Authors versus editors in the ultimate challenge. The authors of the world hereby challenge editors to an international game of lacrosse. Keep it clean and let the best profession win.
Authors vs Editors: Game of the Century
You editors have been insulting us authors ever since near the beginning of human activity. When the first author scratched the first words on a cave wall, an editor stood by and said: “Oh my god! You butchered it!”
You can’t help it. Some suggest it’s in your genes. Now, it’s payback time. Don’t chicken out or be late. It’s lacrosse time.
Where will we play?
I propose Jamaica. I need to visit, anyway. I’ll be a great tour guide. I know my way around and, as a bonus, there’s a nice goat pasture overlooking the Caribbean blue where we can all meet and play.
Among the advantages:
- Panoramic views.
- Great music.
- Marvelous beaches.
- Thriving local culture.
- Mouth-watering food.
- Lots of entertaining characters.
As soon as you editors figure out how to play!
- One of us authors will write a book on lacrosse.
- One of you editors can go through it and tell us how much it sucks.
- One of the authors will rewrite it, and perhaps even follow some of your snazzy suggestions.
- One of you editors will tell us that we did a little better, but that it still needs work.
- One of the authors will say: “Enough already.
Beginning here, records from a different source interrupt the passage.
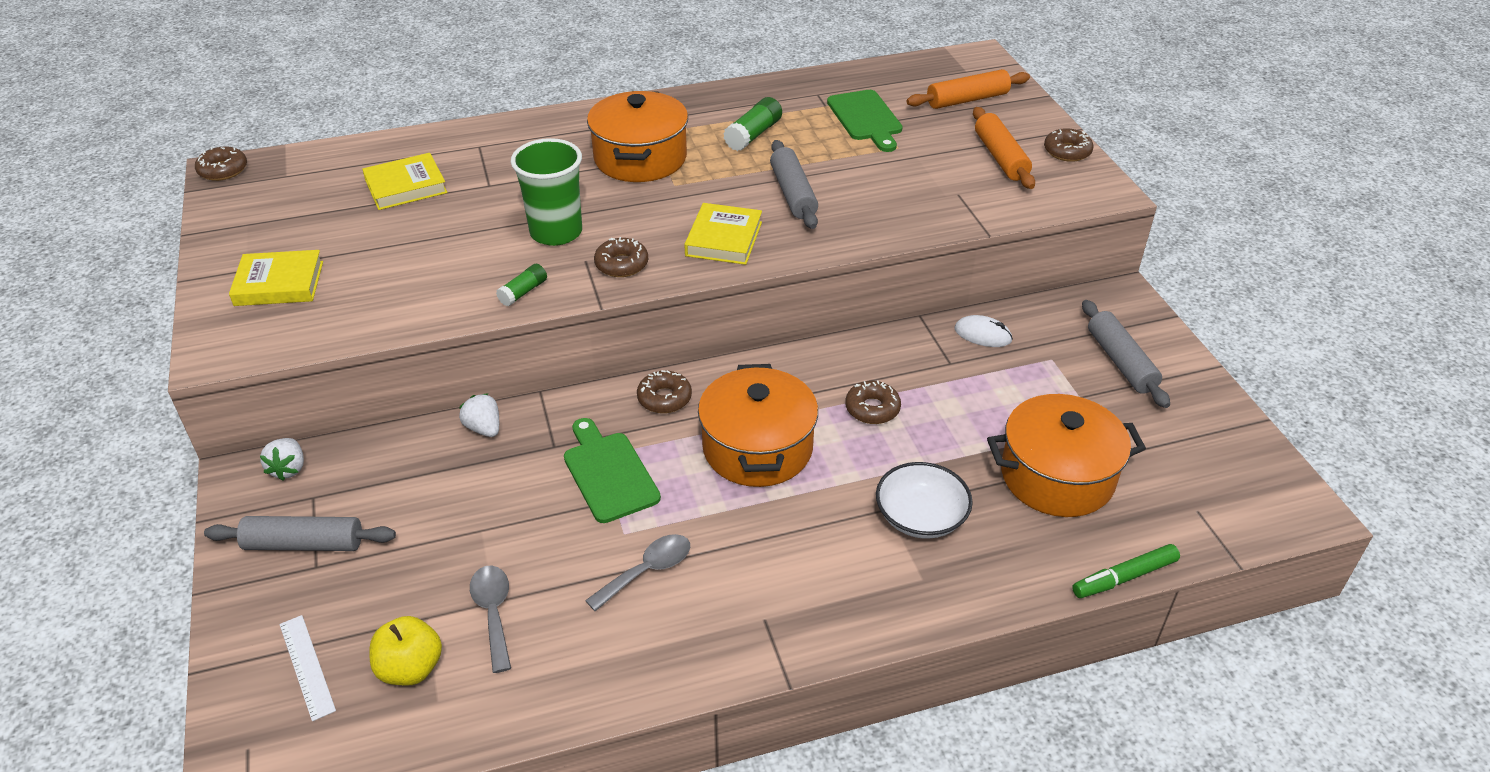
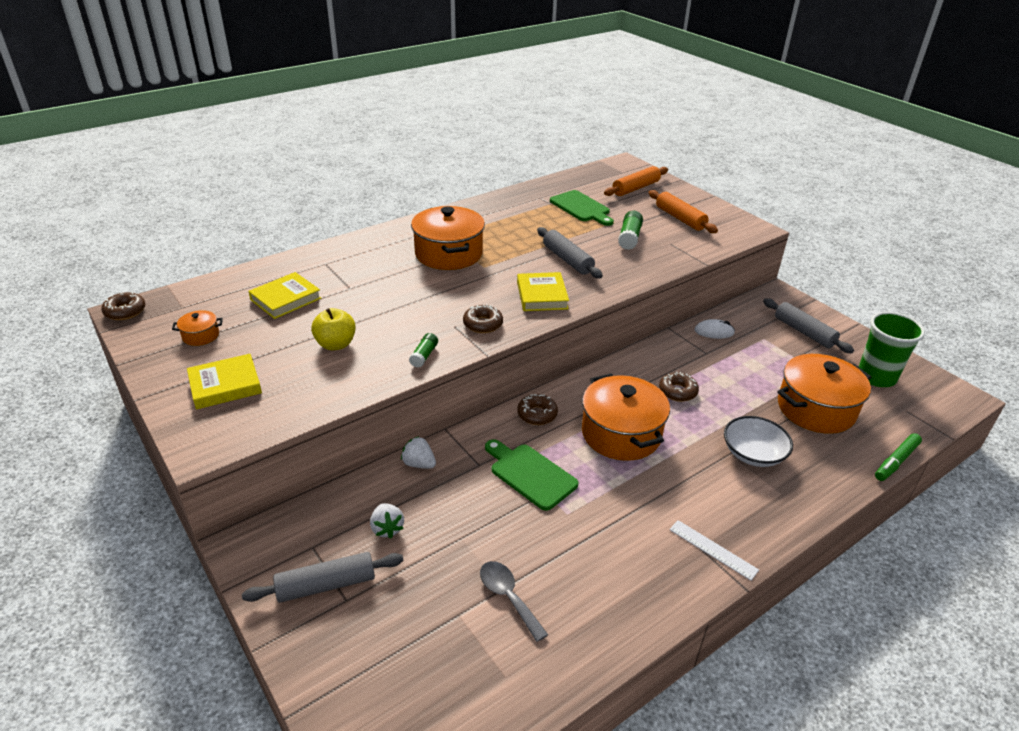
camera: 20 degrees left, 5 degrees down
(286, 216) = (201, 336): none -> orange pot
(288, 469) = (279, 530): white strawberry -> white strawberry (387, 528)
(307, 666) = (384, 681): white ruler -> white ruler (713, 549)
(410, 668) = (469, 658): yellow apple -> yellow apple (336, 344)
(556, 232) = (421, 311): green cup -> green cup (876, 377)
(647, 571) = (600, 536): grey spoon -> none
(753, 135) = (515, 228): green glue stick -> green glue stick (629, 238)
(1067, 151) = (716, 209): brown donut -> none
Let’s play!”
- Not certain we’ll ever master the rules, but both sides will agree we gave it a good shot. Besides, we authors are creative. Therefore, we’re perfectly capable, as you editors know, of making up the rules as we go.
Authors, remember to be humble in victory. Editors, remember to be gracious in defeat.
On a serious note…
On a serious note, thanks to every quality editor who helps authors make our books readable. You’re an invaluable part of the team. I hope you know how much most of us appreciate you.